Canary

by brinnanza



Category: The Magnus Archives (Podcast)
Genre: Canon-Typical suicidal ideation, Gen, Helen Helps, MAG 152: A Gravedigger's Envy, sort of a passing reference to the post statement but no real spoilers
Language: English
Status: Completed
Published: 2019-09-11
Updated: 2019-09-11
Packaged: 2020-10-14 20:55:08
Rating: Teen And Up Audiences
Warnings: No Archive Warnings Apply
Chapters: 1
Words: 1,359
Publisher: archiveofourown.org
Story URL: https://archiveofourown.org/works/20607164
Author URL: https://archiveofourown.org/users/brinnanza/pseuds/brinnanza
Summary: There is a door in Jon’s office that is not supposed to be there.AKA: Helen comes bearing gifts.





	Canary

**Author's Note:**

> Helen + Jon interaction very good: the fic. passing reference to the post statement of 152 but no real spoilers. thanks to zeta for looking this over. I had hadestown on the brain, as usual, so the title is pulled from/referencing "hey little songbird" because it's Thematically Relevant

There is a door in Jon’s office that is not supposed to be there.

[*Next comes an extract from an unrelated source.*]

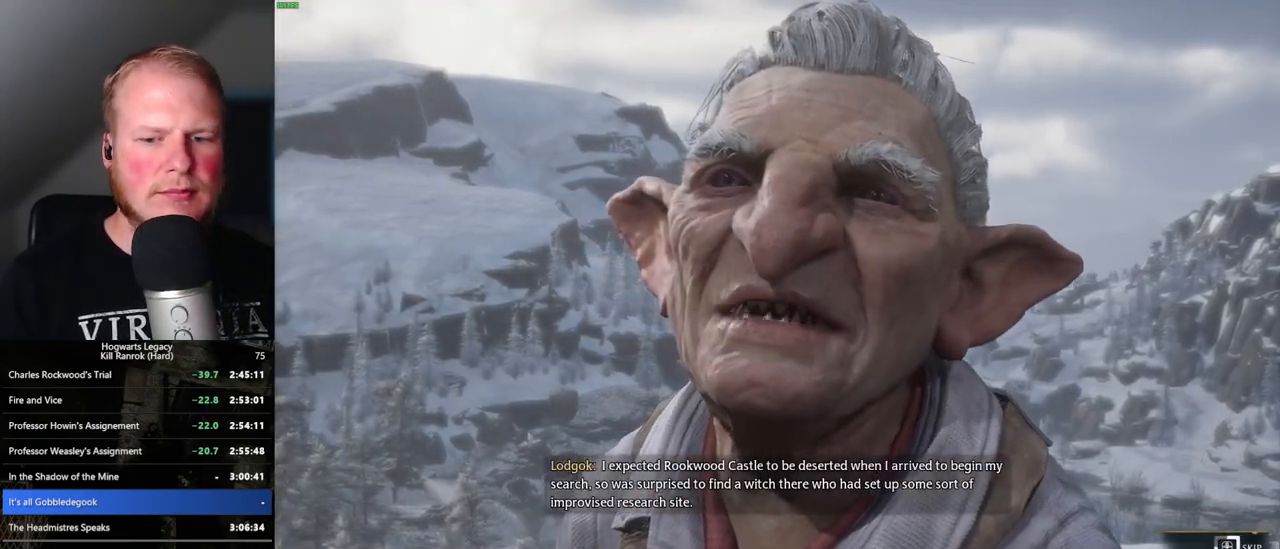
{"keys": ["q"], "mouse": [], "events": []}
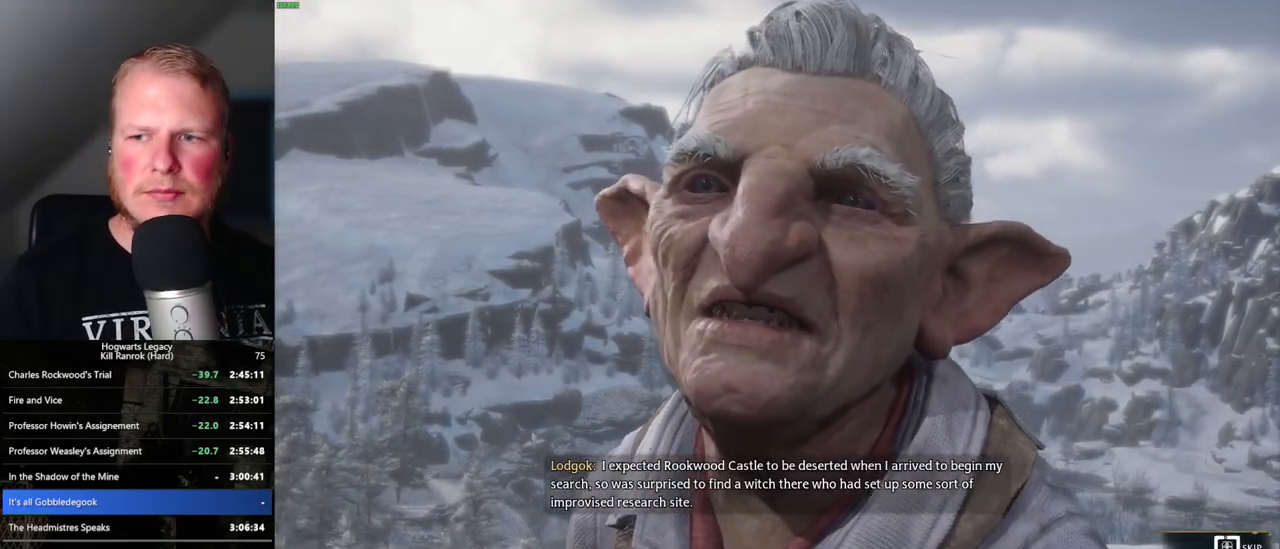
{"keys": ["q"], "mouse": [], "events": []}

It’s pale yellow and weathered, sat behind a stack of bankers boxes full of old files. Jon’s head begins to ache as soon as his eyes land on it, and he lets out a heavy sigh, dropping the statement he’d just finished recording. It only made his hunger worse anyway, like an unsatisfying appetizer before a meal that will never come. 

The tape recorder on Jon’s desk dutifully whirs along as if it knows there will be something more to hear. As if it finds the pre-written statement just as empty and unfulfilling as Jon does, as if it hungers for something more substantial. As if it too longs to drag the words from an unwilling subject, to roll their trauma over his palate like a fine wine, to gorge himself on terror--

Jon closes his eyes and takes a slow, deep breath.

The door creaks open, ignoring the boxes piled in front of it, and Helen steps out. She is here and not-here, her footfalls clacking audibly but passing through whatever stands in her way as if the way is clear. “Hello, Archivist,” she says pleasantly. “I’ve brought you a gift.”

It is with no small amount of trepidation that Jon drags his eyes up to meet her spiraling pupils. “A gift,” he repeats.

She beams at him. The smile is slightly too wide for her face, and her teeth are very, very white. “Yes. Would you like it?”

“Probably not,” Jon says, though he is curious in spite of himself. Curiosity has always been his undoing, even long before he’d become a living nightmare that feeds on Knowing. “What is it?”

“It’s just through here,” Helen says, beckoning. Her smile widens at his skeptical expression. “I promise you’ll like it.”

Jon doubts this very highly, but he’s also getting up from his chair and approaching the door cautiously. He’s just so _hungry_, and even the faintest air of mystery lures him in like a dog that’s caught a scent. “And how do I know that this isn’t a trap?” he says. There’s no compulsion in it; he’s not sure he’d trust the distortion to tell the truth even when compelled to speak it, but he has to ask.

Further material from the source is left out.